El color rojo no se adapta a todas las habitaciones de tu casa. Por ejemplo, tenés que buscar el dinamismo en aquellas en las que quieras que haya más movimiento.

Ya que no se trata de un tono relajante, deberías evitar utilizarlo en tu dormitorio, ya que esta es una zona de descanso y reposo.
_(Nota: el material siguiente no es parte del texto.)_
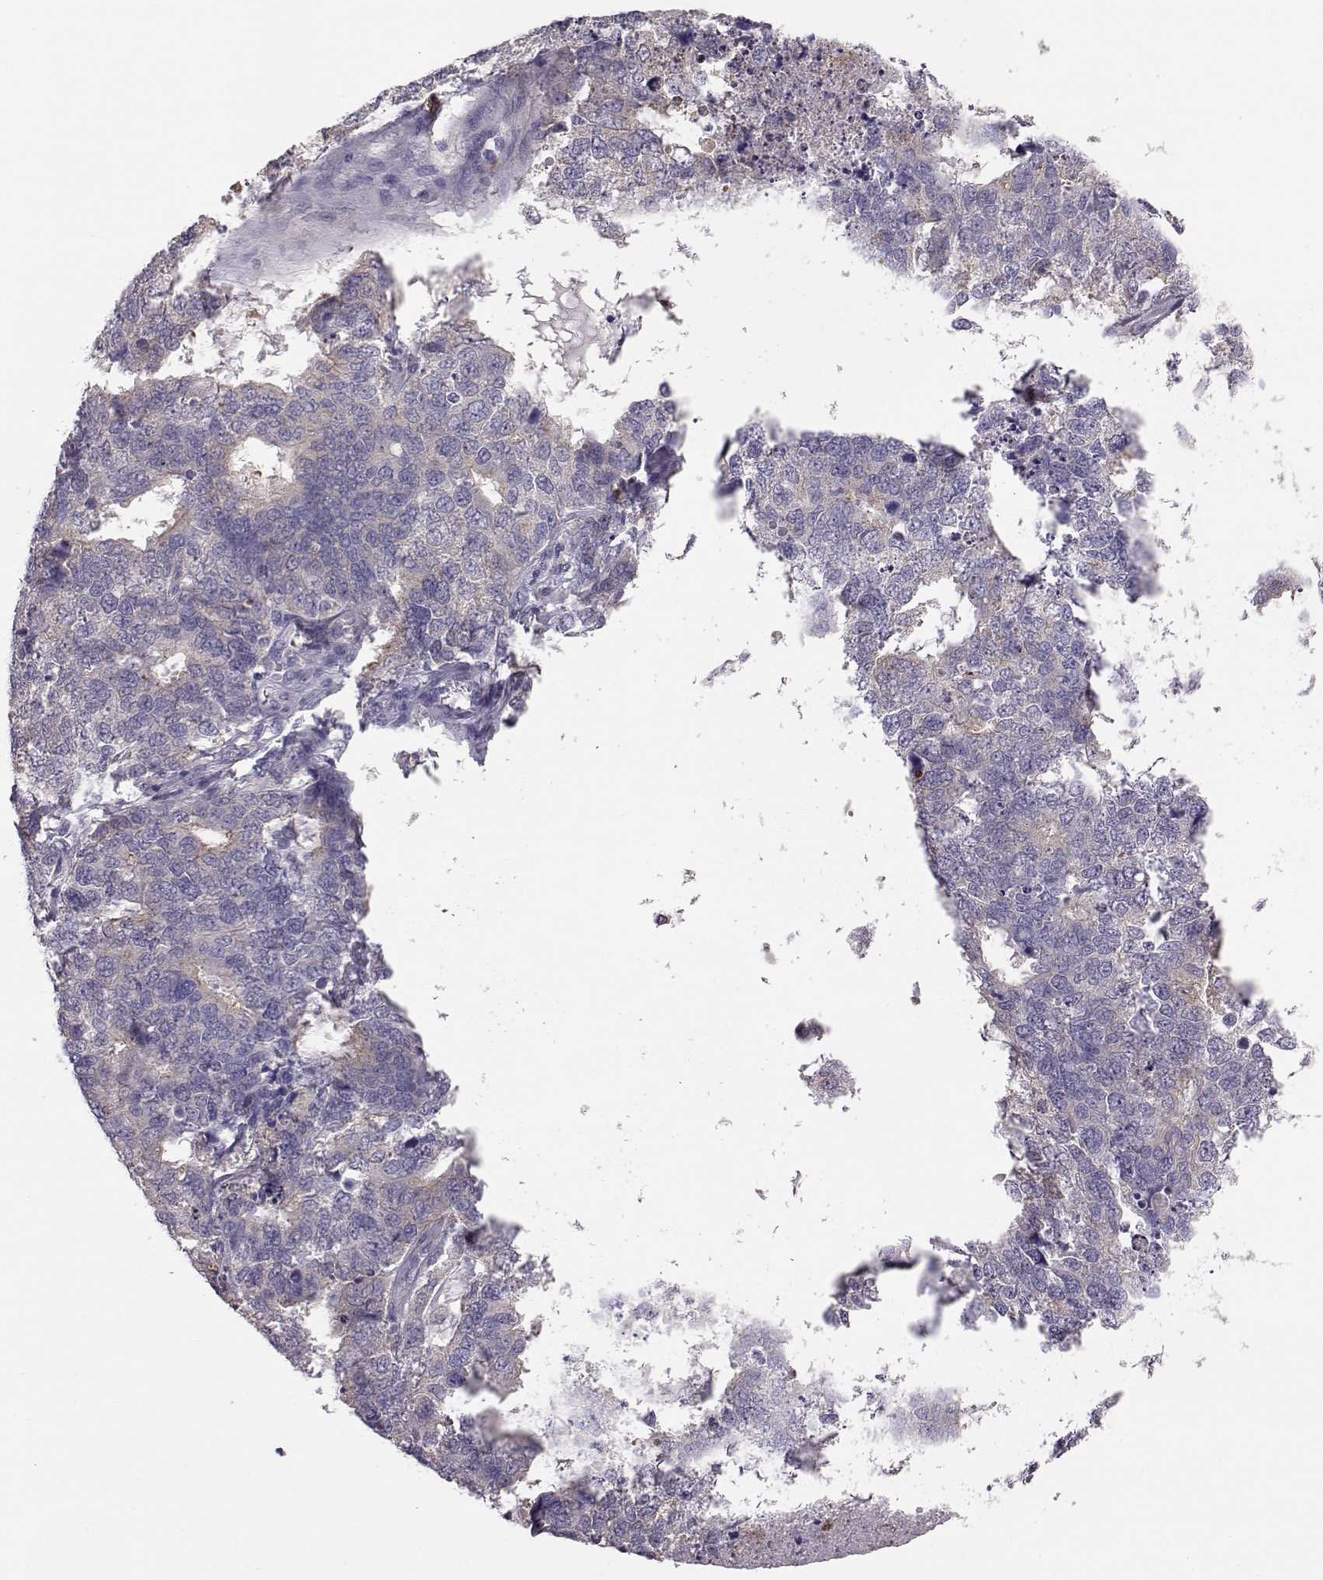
{"staining": {"intensity": "negative", "quantity": "none", "location": "none"}, "tissue": "cervical cancer", "cell_type": "Tumor cells", "image_type": "cancer", "snomed": [{"axis": "morphology", "description": "Squamous cell carcinoma, NOS"}, {"axis": "topography", "description": "Cervix"}], "caption": "There is no significant expression in tumor cells of cervical squamous cell carcinoma.", "gene": "ADGRG5", "patient": {"sex": "female", "age": 63}}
Combínalo con el resto de colores. No todos los colores casan entre sí. Es cierto que si buscás un hogar con toques más eclécticos, donde nada combina con nada, podés arriesgar mucho más y “volverte más loca’. Sin embargo, si solo querés darle un toque diferente a tus espacio, combínalo con los siguientes colores:

  • Combina muy bien con el blanco. Esto sucede porque el rojo recibe mucha luz. Así, si lo colocás al lado del blanco hará que destaque. En una habitación con paredes blancas, no hay ningún problema en poner una alfombra o un sofá rojo o un gran cuadro donde predomine este color.
  • Es perfecto para que resalten tus muebles de madera. El color rojo transmite un efecto suave aunque parezca lo contrario. Junto a los muebles de madera se puede encontrar ese toque moderno.
  • Con los tonos más oscuros como son los grises, azules oscuros o negros, lográs efectos sublimes. Es importante recalcar que para esta última combinación necesitarás una gran fuente de iluminación, ya sea natural o artificial, para que ese rincón de la casa no se apague.

DECO TIPS

  1. El color rojo es muy dominante, por ello, tenés que estar muy seguro a la hora de emplearlo.
  2. Si decidís pintar las paredes de rojo, no pintés las cuatro paredes, ya que podrías conseguir un efecto muy recargado y agobiante.
  3. Jugá con tu mobiliario y con los artículos decorativos. Como ya hemos indicado anteriormente, no hace falta añadir el color rojo tan solo pintando las paredes: podés añadir este color con una gran butaca o unas cortinas.
  4. En los dormitorios infantiles es una buena idea añadirlo, ya sea con las sábanas de color rojo o un mueble de este color. Brindarán alegría y sobre todo energía.
  5. Podés transformar un antiguo mueble y pintarlo de rojo, así lo restaurarás y le darás una segunda vida.

Como has podido comprobar, el color rojo puede ser tu protagonista a la hora de decorar. Se emplea en momentos puntuales para crear dinamismo y romper la monotonía de nuestro entorno.